DATA TO PROCESS:
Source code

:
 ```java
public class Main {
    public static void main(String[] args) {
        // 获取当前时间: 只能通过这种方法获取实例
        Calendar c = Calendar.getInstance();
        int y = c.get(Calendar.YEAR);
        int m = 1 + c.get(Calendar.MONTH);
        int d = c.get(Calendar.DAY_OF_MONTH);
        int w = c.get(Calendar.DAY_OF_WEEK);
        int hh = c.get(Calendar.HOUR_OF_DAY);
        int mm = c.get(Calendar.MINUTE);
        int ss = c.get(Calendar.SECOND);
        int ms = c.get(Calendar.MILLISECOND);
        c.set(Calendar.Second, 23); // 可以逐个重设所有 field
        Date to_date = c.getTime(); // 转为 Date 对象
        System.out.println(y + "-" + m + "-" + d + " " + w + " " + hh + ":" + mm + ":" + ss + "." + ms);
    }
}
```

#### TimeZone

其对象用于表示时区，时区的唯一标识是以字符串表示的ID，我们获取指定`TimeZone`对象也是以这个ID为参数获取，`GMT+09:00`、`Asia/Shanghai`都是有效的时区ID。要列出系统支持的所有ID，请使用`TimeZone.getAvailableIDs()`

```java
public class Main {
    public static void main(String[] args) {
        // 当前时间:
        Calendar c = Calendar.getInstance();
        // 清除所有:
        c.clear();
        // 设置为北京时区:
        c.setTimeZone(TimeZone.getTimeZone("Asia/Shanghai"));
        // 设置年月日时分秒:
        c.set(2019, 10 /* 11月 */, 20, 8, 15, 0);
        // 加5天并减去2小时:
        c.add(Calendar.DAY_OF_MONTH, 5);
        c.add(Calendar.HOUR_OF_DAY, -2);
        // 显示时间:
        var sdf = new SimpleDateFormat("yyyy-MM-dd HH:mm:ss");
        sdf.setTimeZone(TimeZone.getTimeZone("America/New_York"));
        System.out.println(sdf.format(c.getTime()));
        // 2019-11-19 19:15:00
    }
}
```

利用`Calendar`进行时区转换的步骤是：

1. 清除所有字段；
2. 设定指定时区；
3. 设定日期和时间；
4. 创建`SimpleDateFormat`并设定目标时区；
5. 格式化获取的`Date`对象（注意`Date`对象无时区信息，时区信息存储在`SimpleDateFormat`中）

WHAT TO WORK ON:
Return all lines of the material that have "Shanghai" in them.

TASK RESULT:
其对象用于表示时区，时区的唯一标识是以字符串表示的ID，我们获取指定`TimeZone`对象也是以这个ID为参数获取，`GMT+09:00`、`Asia/Shanghai`都是有效的时区ID。要列出系统支持的所有ID，请使用`TimeZone.getAvailableIDs()`
        c.setTimeZone(TimeZone.getTimeZone("Asia/Shanghai"));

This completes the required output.